For those relying on these AI to develop software, the costs are less visible but just as real. Tooling shifts every few weeks. Models are updated without notice. Anthropic has changed its pricing and contract terms multiple times in the past year. Google’s Gemini offers a wealth of features but with challenging stability (this is putting it nicely–my paid Gemini often hangs on me mid-response). AI products change and ship before they are reliable, and paying customers absorb the quality assurance work that the labs have not finished.
The pace also creates a more fundamental tension. When a model can generate hundreds of lines of code in seconds, the pressure to keep moving is strong. Speed amplifies the oversight problem rather than solving it. The faster the output arrives, the harder it becomes to maintain the kind of careful review that the LLM’s error rate demands. In the end, humans must retain accountability for the software because the AIs are incapable of doing so. By many accounts there is more pressure on software developers than ever.
The effects on the software profession as a whole are starting to become apparent. The assumption that AIs are so good that they can substitute for junior engineers has led to reductions in entry-level hiring that are suggested by some data and reports by folks in the industry. Junior engineers are the mechanism through which the industry trains its next generation of senior engineers. Hollowing out that pipeline will have long-term consequences as fewer people will progress from junior to senior, gaining all the knowledge about languages, systems, processes, techniques, and foibles.
There is also no settled answer on how to staff and structure engineering teams in this environment. More engineers or more AI infrastructure? Retrain or replace? Require or cap usage of LLMs? These decisions are being made under pressure, with incomplete information, at every level of the industry simultaneously.
Where Does This Leave Us
At the end of Post 1 I landed on four conclusions:
- AI tools have crossed a threshold of speed and code quality that creates real competitive pressure.
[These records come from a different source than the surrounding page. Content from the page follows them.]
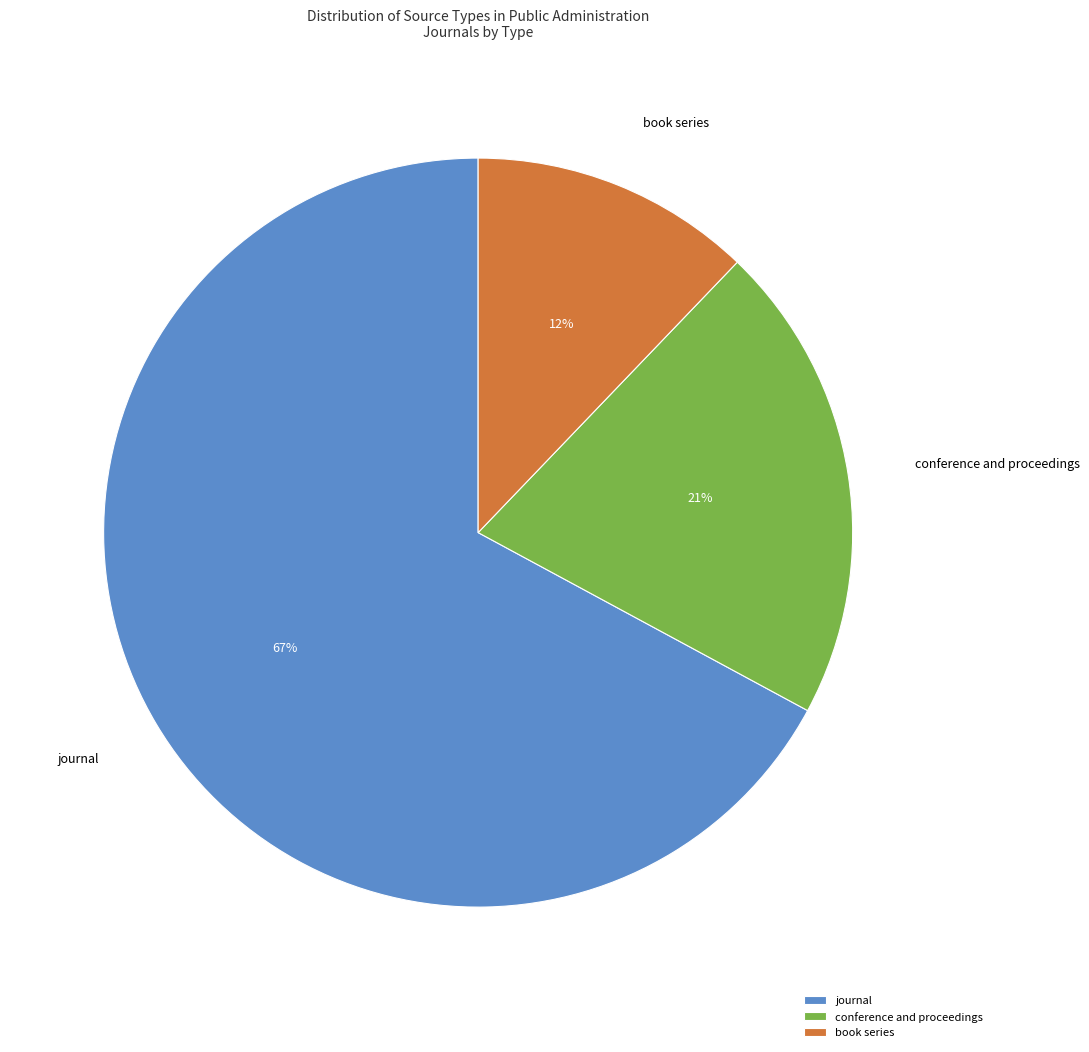

Which category accounts for the majority?

journal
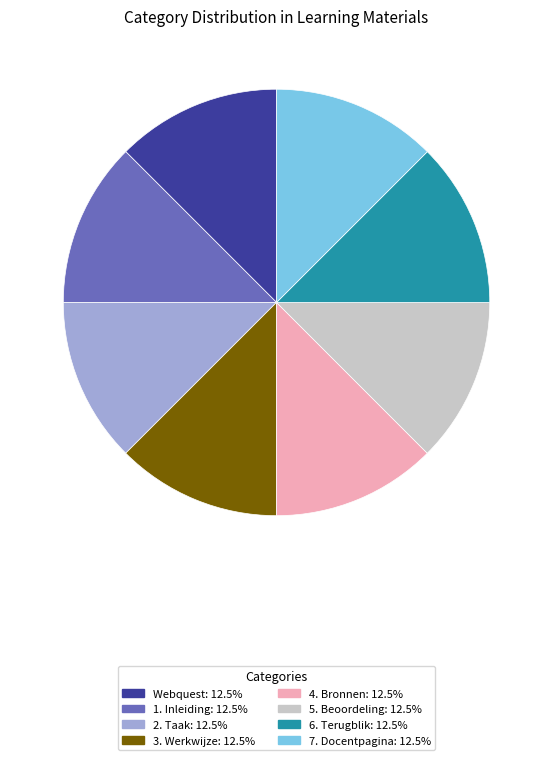

Approximately how many times larger is the value at 3. Werkwijze compared to 1. Inleiding?

1.0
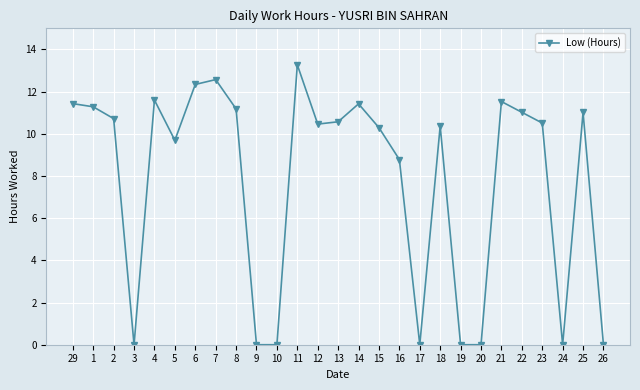

What is the label of the 2nd point from the left?

1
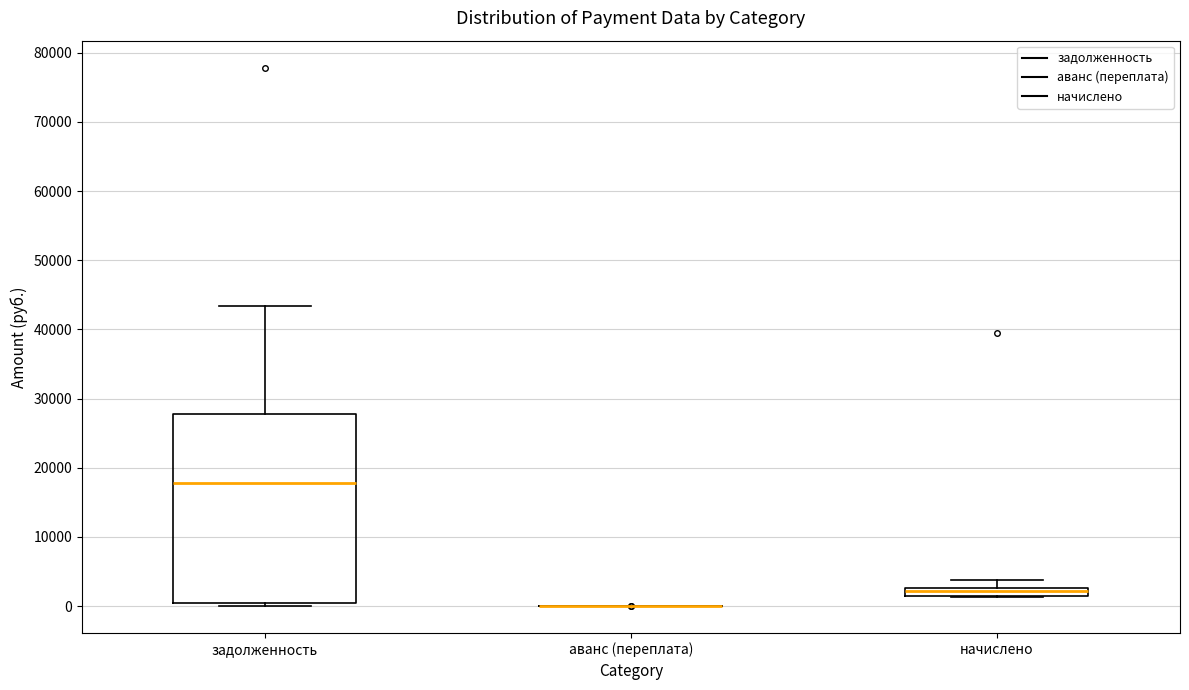

Comparing the boxes themselves (not the whiskers), which one is the tallest?

задолженность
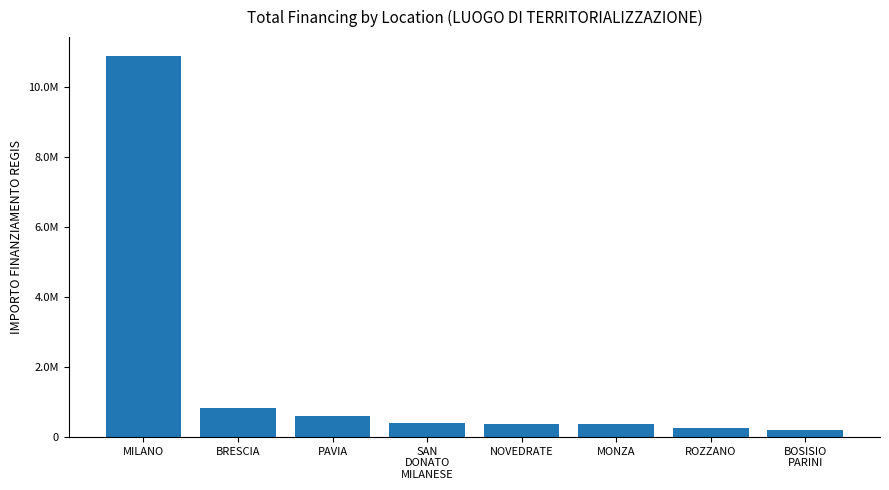

Are the bars horizontal?

No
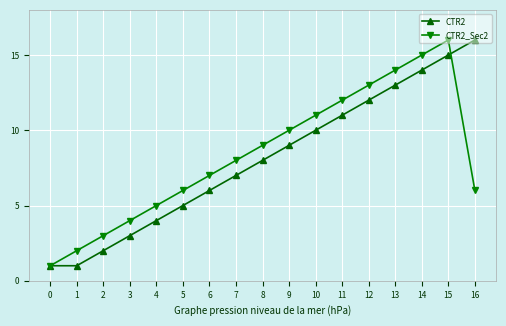

How many data points in CTR2 are less than 8?

8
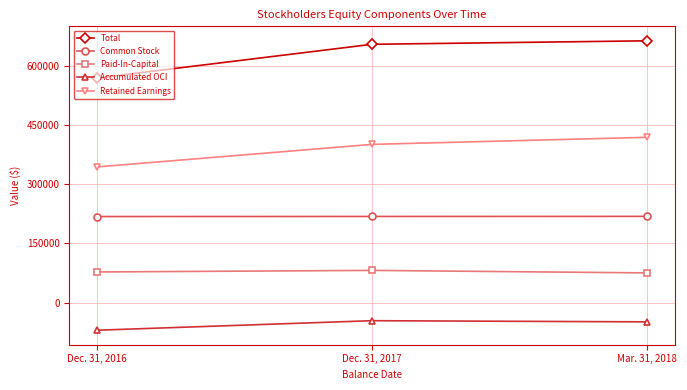

Which series changed the most between Dec. 31, 2016 and Dec. 31, 2017?

Total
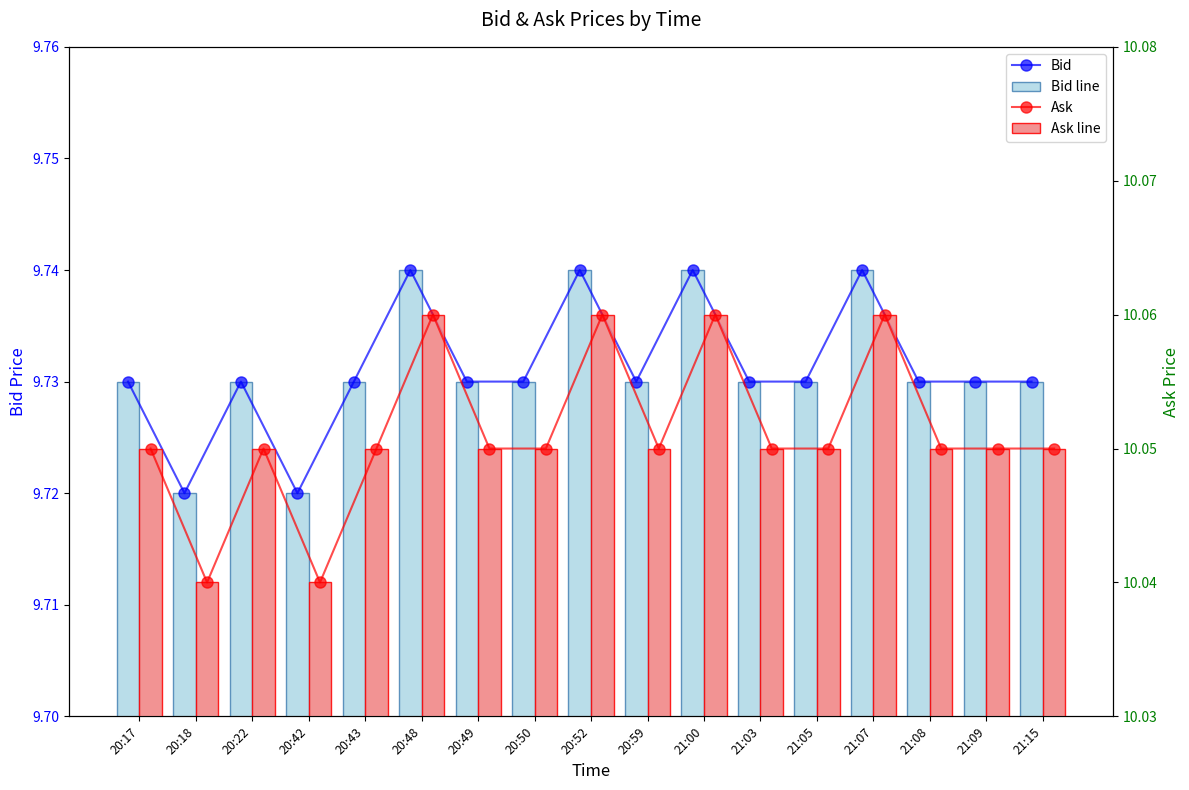

At which label is Ask line closest to 10?

20:18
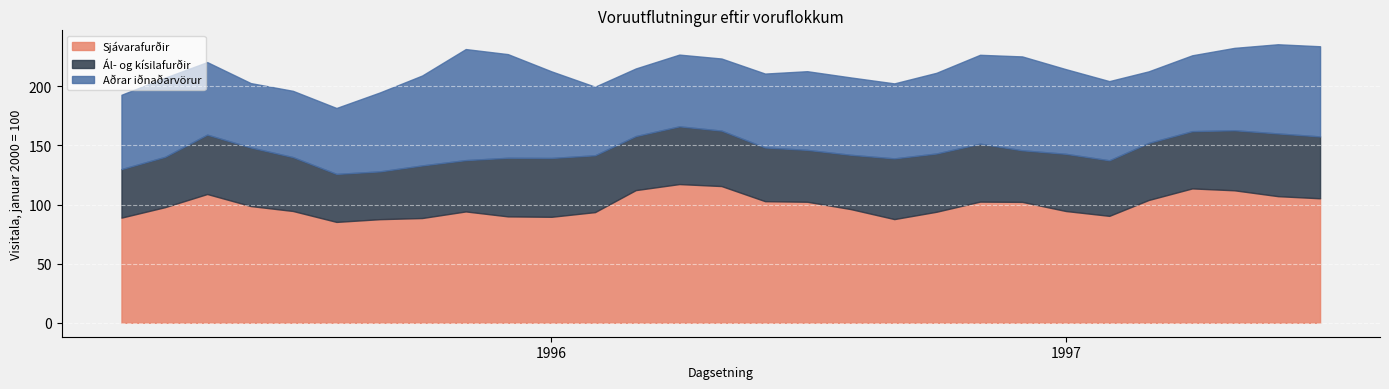

True or false: Sjavarafurdir and Al- og kisilafurdir intersect in this chart.

False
- The technology has not stabilized and the rate of change is genuinely difficult to keep up with.
- Human expertise and oversight remain essential. AI is a powerful implementation engine, but design, architecture, and accountability are still human responsibilities.
- Humans are more of a bottleneck than ever, putting more pressure on us.
This post provides the backstory on how we arrived here. A rapid series of improvements has produced a kind of synergy, dramatically improving the quality of code that LLMs can produce. That, in turn, has accelerated the software development lifecycle to a frenetic pace.
Nobody has figured out the equilibrium yet. Not the labs, not the teams, not the profession. The fundamental changes to this ecosystem are occurring so rapidly that it isn’t possible to keep up with all of them, or to understand their full costs in real time. The industry is making significant decisions, about hiring, team structure, and tooling, under pressure and with incomplete information. That is challenging and unlikely to change soon.
Two things came to me while putting this together that I keep coming back to.
The first is that none of this changes what good software development actually looks like. Assemble teams of smart, motivated people. Give them clear direction. Make sure they have the tools and support they need. Maintain high standards and carefully verify what you produce. AI accelerates everything, including mistakes, which makes the foundation more important, not less.
The second is more personal. I’ve enjoyed programming for years. Working with this new paradigm clarified something though: what I really care about now is making great products that people love. I don’t have to write every line of code to feel good about what I produce.